Targetnya, sepanjang belasan kilometer tersebut dapat digunakan secara fungsional untuk mendukung arus mudik Lebaran 2026 sehingga membantu mengurai kepadatan lalu lintas di jalur arteri Banten. Operasional secara komersial penuh untuk seksi ini direncanakan menyusul pada Oktober 2026.
Kehadiran jalan tol ini merupakan langkah strategis untuk meningkatkan konektivitas antara wilayah perkotaan, kawasan industri, dan destinasi wisata pantai unggulan di Provinsi Banten.
Pembangunan ini diproyeksikan memberikan kontribusi nyata terhadap ekonomi daerah dengan potensi pertumbuhan sebesar 1% hingga 1,5% melalui kelancaran distribusi logistik dan pembukaan akses ekonomi inklusif. Secara paralel, pengerjaan pada Seksi 3 (Cileles–Panimbang) juga terus berjalan dengan target penyelesaian bertahap hingga tahun 2027.
"Saat ini progres Seksi 2 sudah sangat mendekati tuntas dan kami siapkan agar bisa fungsional saat mudik Lebaran tahun ini," ujar Direktur Utama WIKA Agung Budi Waskito.
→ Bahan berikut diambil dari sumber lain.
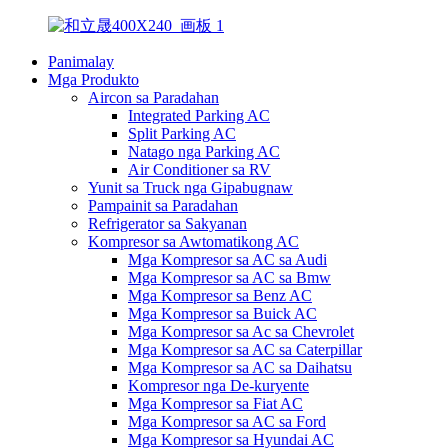
Panimalay
Mga Produkto
Aircon sa Paradahan
Integrated Parking AC
Split Parking AC
Natago nga Parking AC
Air Conditioner sa RV
Yunit sa Truck nga Gipabugnaw
Pampainit sa Paradahan
Refrigerator sa Sakyanan
Kompresor sa Awtomatikong AC
Mga Kompresor sa AC sa Audi
Mga Kompresor sa AC sa Bmw
Mga Kompresor sa Benz AC
Mga Kompresor sa Buick AC
Mga Kompresor sa Ac sa Chevrolet
Mga Kompresor sa AC sa Caterpillar
Mga Kompresor sa AC sa Daihatsu
Kompresor nga De-kuryente
Mga Kompresor sa Fiat AC
Mga Kompresor sa AC sa Ford
Mga Kompresor sa Hyundai AC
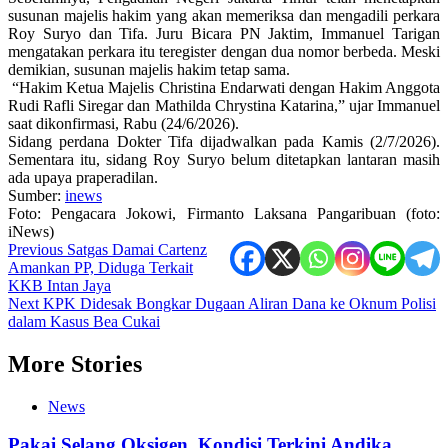
susunan majelis hakim yang akan memeriksa dan mengadili perkara
Roy Suryo dan Tifa. Juru Bicara PN Jaktim, Immanuel Tarigan
mengatakan perkara itu teregister dengan dua nomor berbeda. Meski
demikian, susunan majelis hakim tetap sama.
“Hakim Ketua Majelis Christina Endarwati dengan Hakim Anggota
Rudi Rafli Siregar dan Mathilda Chrystina Katarina,” ujar Immanuel
saat dikonfirmasi, Rabu (24/6/2026).
Sidang perdana Dokter Tifa dijadwalkan pada Kamis (2/7/2026).
Sementara itu, sidang Roy Suryo belum ditetapkan lantaran masih
ada upaya praperadilan.
Sumber:
inews
Foto: Pengacara Jokowi, Firmanto Laksana Pangaribuan (foto:
iNews)
Post
Previous
Satgas Damai Cartenz
Amankan PP, Diduga Terkait
navigation
KKB Intan Jaya
Next
KPK Didesak Bongkar Dugaan Aliran Dana ke Oknum Polisi
dalam Kasus Bea Cukai
More Stories
News
Pakai Selang Oksigen, Kondisi Terkini Andika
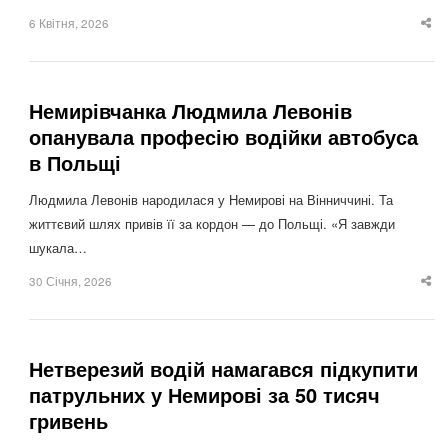
6 Квітня, 2026
Sha
thi
po
Немирівчанка Людмила Левонів
опанувала професію водійки автобуса
в Польщі
Людмила Левонів народилася у Немирові на Вінниччині. Та
життєвий шлях привів її за кордон — до Польщі. «Я завжди
шукала…
30 Січня, 2026
Sha
thi
po
Нетверезий водій намагався підкупити
патрульних у Немирові за 50 тисяч
гривень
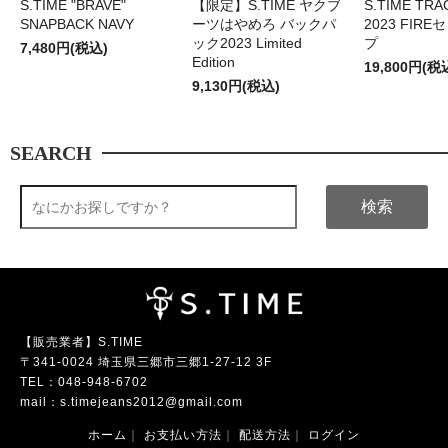
S.TIME "BRAVE"
【限定】S.TIME ヤクブ
S.TIME TRA
SNAPBACK NAVY
ーツはやめろ バックパ
2023 FIR
ック2023 Limited
プ
7,480円(税込)
Edition
19,800円(税
9,130円(税込)
SEARCH
検索
【販売業者】S.TIME
〒341-0024 埼玉県三郷市三郷1-27-12 3F
TEL：
048-948-6702
mail：
s.timejeans2012@gmail.com
ホーム
｜
お支払い方法
｜
配送方法
｜
ログイン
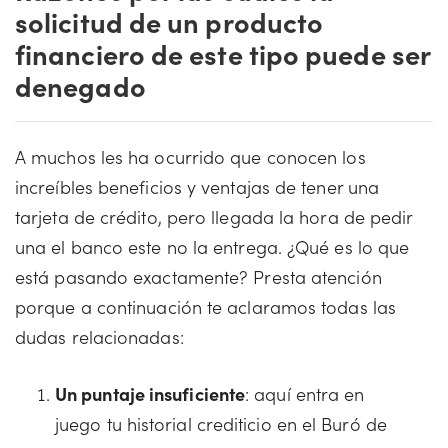
solicitud de un producto
financiero de este tipo puede ser
denegado
A muchos les ha ocurrido que conocen los
increíbles beneficios y ventajas de tener una
tarjeta de crédito, pero llegada la hora de pedir
una el banco este no la entrega. ¿Qué es lo que
está pasando exactamente? Presta atención
porque a continuación te aclaramos todas las
dudas relacionadas:
Un puntaje insuficiente
: aquí entra en
juego tu historial crediticio en el Buró de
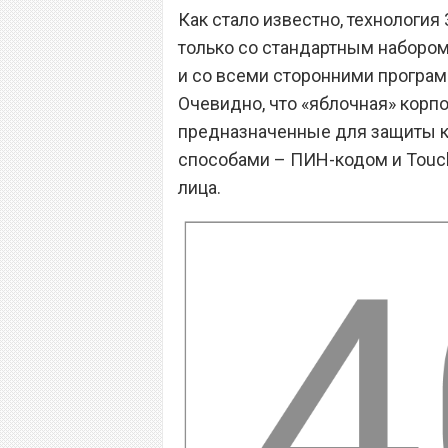
Как стало известно, технология
только со стандартным набором 
и со всеми сторонними програм
Очевидно, что «яблочная» корп
предназначенные для защиты к
способами – ПИН-кодом и Touch
лица.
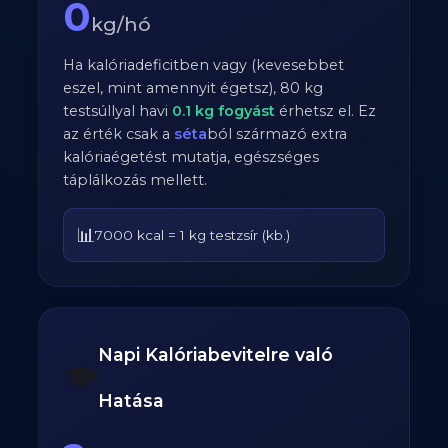
0
kg/hó
Ha kalóriadeficitben vagy (kevesebbet
eszel, mint amennyit égetsz),
80
kg
testsúllyal havi
0.1
kg fogyást
érhetsz el. Ez
az érték csak a
séta
ból származó extra
kalóriaégetést mutatja, egészséges
táplálkozás mellett.
📊
7000 kcal = 1 kg testzsír (kb.)
Napi Kalóriabevitelre való
🍽️
Hatása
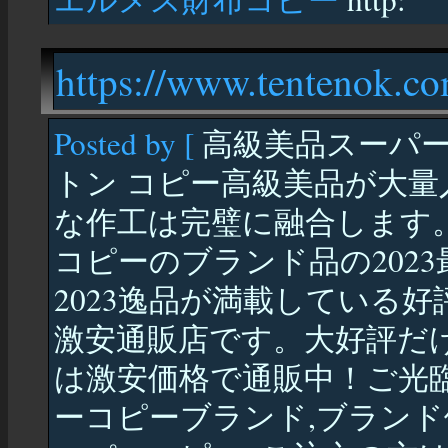
https://www.tentenok.c
Posted by [
高級美品スーパー
トン コピー高級美品が大量
な作工は完璧に融合します
コピーのブランド品の202
2023逸品が満載している好
激安通販店です。大好評だ
は激安価格で通販中！ご光
ーコピーブランド,ブランド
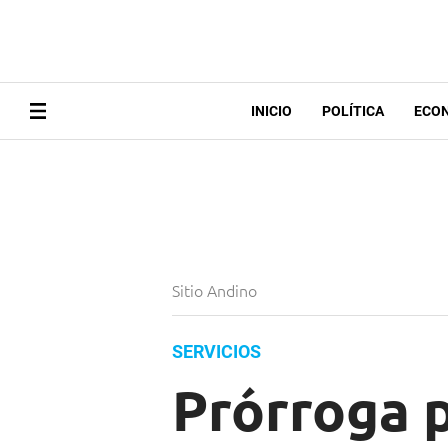
INICIO
POLÍTICA
ECO
Sitio Andino
SERVICIOS
Prórroga p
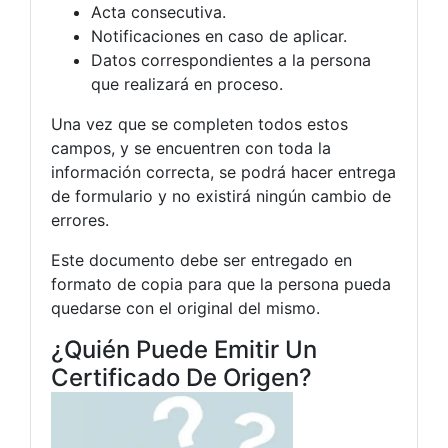
Acta consecutiva.
Notificaciones en caso de aplicar.
Datos correspondientes a la persona
que realizará en proceso.
Una vez que se completen todos estos
campos, y se encuentren con toda la
información correcta, se podrá hacer entrega
de formulario y no existirá ningún cambio de
errores.
Este documento debe ser entregado en
formato de copia para que la persona pueda
quedarse con el original del mismo.
¿Quién Puede Emitir Un
Certificado De Origen?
Penerapan teknologi konstruksi modern dan penggunaan material berkualitas tinggi menjadi kunci WIKA dalam menekan kebutuhan pemeliharaan jangka panjang pada ruas tol ini. Selain memperkuat infrastruktur fisik, proyek ini juga menjadi bagian dari upaya pemerataan pembangunan sesuai visi nasional untuk membuka akses kawasan ekonomi baru di wilayah Banten Selatan.